Unions say the card-check system is needed to protect workers from anti-union pressure by employers before secret-ballot elections. Such supposed pressure is one of organized labor's alibis for declining membership.

There are, however, ample protections against employer pressures that really are abusive. Tellingly, the act would forbid employers from trying to influence -- pressure? -- employees by improving their lot: It would fine employers that, to reduce the incentive to unionize, give workers "unilateral" -- not negotiated -- improvements in compensation or working conditions during attempts at unionization. Clearly, the act aims less to help workers than to herd them as dues-payers into unions.

Under the card-check system, unions are able to, in effect, select the voters they want. It strips all workers of privacy and exposes them, one at a time, to the face-to-face pressure of union organizers who distribute and collect the cards. The Supreme Court has said that the card-check system is "admittedly inferior to the election process."
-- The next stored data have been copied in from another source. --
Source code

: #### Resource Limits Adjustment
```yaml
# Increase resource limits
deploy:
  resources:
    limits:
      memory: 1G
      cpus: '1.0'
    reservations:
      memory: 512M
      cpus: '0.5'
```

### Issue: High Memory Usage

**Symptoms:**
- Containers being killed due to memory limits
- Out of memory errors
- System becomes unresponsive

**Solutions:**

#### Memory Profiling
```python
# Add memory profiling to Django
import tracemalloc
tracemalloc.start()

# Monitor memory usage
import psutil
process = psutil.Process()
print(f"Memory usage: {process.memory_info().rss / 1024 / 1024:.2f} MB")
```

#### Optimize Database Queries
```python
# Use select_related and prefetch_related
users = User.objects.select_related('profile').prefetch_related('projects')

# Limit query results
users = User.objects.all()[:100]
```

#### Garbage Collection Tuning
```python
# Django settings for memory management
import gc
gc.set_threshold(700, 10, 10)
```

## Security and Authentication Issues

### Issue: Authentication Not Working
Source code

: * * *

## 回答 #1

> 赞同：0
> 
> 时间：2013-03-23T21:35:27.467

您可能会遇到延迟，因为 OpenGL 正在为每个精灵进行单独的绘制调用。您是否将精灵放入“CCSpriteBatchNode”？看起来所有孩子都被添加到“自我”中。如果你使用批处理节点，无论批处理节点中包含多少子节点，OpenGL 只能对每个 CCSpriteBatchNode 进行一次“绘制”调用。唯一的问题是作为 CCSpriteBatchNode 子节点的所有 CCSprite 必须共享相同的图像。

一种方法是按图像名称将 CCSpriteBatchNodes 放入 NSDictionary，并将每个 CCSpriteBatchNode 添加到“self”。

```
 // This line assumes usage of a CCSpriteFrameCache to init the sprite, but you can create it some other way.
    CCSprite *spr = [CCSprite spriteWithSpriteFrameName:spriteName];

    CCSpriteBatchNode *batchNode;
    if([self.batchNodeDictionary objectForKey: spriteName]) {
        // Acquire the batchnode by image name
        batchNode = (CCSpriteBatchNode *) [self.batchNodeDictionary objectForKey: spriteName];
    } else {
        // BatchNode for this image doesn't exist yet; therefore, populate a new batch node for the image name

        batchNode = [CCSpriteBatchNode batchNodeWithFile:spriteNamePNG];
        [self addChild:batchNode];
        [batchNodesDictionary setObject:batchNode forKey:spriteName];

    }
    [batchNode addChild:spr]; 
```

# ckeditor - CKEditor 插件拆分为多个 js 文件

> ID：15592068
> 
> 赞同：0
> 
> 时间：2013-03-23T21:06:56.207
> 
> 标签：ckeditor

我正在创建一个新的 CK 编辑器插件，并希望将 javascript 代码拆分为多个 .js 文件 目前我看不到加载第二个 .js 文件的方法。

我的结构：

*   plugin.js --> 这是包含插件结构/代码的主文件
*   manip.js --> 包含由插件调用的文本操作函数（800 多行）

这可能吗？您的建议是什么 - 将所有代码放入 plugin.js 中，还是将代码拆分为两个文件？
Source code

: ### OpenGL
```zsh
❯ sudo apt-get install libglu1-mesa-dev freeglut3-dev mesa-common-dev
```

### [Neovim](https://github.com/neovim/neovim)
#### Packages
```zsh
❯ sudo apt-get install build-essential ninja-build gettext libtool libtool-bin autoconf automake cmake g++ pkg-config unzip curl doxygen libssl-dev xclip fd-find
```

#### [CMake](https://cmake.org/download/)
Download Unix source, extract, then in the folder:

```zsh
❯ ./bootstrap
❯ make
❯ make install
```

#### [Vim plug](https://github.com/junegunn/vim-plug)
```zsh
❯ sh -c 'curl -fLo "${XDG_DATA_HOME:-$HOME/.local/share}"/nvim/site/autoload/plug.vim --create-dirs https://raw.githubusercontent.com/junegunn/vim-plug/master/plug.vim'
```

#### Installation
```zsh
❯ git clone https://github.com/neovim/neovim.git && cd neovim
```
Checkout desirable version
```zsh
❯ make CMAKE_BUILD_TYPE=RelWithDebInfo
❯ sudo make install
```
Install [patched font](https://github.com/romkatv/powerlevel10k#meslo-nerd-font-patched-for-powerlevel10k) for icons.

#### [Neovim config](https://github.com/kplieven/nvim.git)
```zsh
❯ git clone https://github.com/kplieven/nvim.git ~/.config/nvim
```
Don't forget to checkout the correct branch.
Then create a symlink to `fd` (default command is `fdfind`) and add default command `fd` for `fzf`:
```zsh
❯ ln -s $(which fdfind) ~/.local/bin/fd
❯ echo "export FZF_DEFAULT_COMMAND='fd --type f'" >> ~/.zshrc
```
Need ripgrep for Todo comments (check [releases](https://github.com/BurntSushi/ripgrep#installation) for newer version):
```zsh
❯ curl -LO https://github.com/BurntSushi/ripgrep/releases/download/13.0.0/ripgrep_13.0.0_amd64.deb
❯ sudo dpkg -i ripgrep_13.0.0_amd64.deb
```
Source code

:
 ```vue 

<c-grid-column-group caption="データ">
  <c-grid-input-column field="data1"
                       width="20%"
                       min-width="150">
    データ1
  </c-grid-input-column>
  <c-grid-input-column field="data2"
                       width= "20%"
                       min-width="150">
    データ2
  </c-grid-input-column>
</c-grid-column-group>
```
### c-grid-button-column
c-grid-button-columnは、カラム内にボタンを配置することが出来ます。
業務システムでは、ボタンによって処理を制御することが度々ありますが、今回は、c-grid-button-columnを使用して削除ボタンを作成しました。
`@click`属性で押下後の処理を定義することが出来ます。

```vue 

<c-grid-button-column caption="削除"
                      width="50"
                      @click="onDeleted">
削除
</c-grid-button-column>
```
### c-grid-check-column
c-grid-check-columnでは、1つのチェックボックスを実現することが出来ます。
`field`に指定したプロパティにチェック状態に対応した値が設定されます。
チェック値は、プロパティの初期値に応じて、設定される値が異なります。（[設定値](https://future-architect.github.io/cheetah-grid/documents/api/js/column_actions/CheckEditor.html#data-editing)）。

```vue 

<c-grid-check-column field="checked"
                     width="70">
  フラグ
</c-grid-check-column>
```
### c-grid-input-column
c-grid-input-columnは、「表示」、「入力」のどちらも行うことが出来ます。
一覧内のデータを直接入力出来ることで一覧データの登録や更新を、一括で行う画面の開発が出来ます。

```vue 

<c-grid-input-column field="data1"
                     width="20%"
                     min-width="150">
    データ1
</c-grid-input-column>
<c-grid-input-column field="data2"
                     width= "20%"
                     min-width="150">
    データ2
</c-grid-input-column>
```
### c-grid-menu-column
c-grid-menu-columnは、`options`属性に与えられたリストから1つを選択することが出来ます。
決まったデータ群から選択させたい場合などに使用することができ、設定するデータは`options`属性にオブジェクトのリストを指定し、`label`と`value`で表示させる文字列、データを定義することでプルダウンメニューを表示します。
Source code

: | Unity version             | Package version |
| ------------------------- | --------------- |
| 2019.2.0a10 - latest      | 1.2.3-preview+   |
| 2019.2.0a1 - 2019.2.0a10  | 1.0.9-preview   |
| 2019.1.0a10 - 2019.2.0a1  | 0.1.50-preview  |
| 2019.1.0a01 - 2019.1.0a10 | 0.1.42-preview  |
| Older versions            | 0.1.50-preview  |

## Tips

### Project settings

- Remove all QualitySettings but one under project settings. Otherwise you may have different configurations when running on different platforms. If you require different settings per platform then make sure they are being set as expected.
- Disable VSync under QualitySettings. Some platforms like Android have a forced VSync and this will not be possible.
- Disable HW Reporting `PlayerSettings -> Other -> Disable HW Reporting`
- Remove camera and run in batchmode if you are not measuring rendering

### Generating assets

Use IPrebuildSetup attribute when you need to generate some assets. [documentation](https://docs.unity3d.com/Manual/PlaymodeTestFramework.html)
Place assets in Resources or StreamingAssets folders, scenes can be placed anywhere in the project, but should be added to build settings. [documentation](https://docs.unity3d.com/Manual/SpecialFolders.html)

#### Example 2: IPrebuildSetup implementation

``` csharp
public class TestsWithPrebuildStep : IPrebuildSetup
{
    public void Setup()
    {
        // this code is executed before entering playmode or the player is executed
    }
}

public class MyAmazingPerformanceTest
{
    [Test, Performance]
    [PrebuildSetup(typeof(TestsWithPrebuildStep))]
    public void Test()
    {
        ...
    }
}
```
Repealing a right -- to secret ballots -- long considered fundamental to democratic culture would be a radical act. But labor is desperate.

Read the whole article from George Will. This one is beyond the pall.

Update: Powerline is following this one. They report that the Not Quite Free Choice Act passed the House by 228-183 with only 2 democrats breaking ranks.

Only two Dems were willing to stand up to the unions' pressure, Gene Taylor of Mississippi and Dan Boren of Oklahoma. Keep that in mind next time you hear nonsense in the press about "Blue Dog" Democrats, "conservative" Democrats, and next time you hear anyone try to tell you that the Democrats care anything about working men and women.

Read the whole post here. The Hill is following up the battle in the senate over the 9-11 legislation that contains the provisions allowing unionization of TSA workers. See there article here.

1 comment:

Elliot Andrews said...

Secret ballots are necessary. Sometimes it seems that labor activists do not consider honest disagreement to be possible. Consider the rhetoric that labor has always used to advance its purposes. Any employer who prefers to remain non-union is a “union buster” and lumped in with the “bad actors.”Cross a picket line – you’re a “scab.” Decline to pay union dues – you’re a “free rider.” Think unions have served their purpose? – you need a "frontal lobotomy." And, God forbid, you decide to work for management – you are, in the words of one pro-labor blogger, a “Turncoat Organizer [who] Drowns in Corporate Cash .” This type of rhetoric certainly gives one pause to consider whether an employee who declines to sign a card will be treated with respect by a union.

In 2005 alone, some 5,405 Charges were filed against unions alleging “illegal restraint and coercion of employees” and 594 Charges alleged “illegal union discrimination against employees.” (2005 NLRB Annual Report, p. 15). Is this reflective of most union organizers? Probably not. But the conduct currently being attributed across-the-board to management is also not typical. In those cases where “bad actors” from either side exist, a secret ballot is the only way to determine an employee’s “free choice.”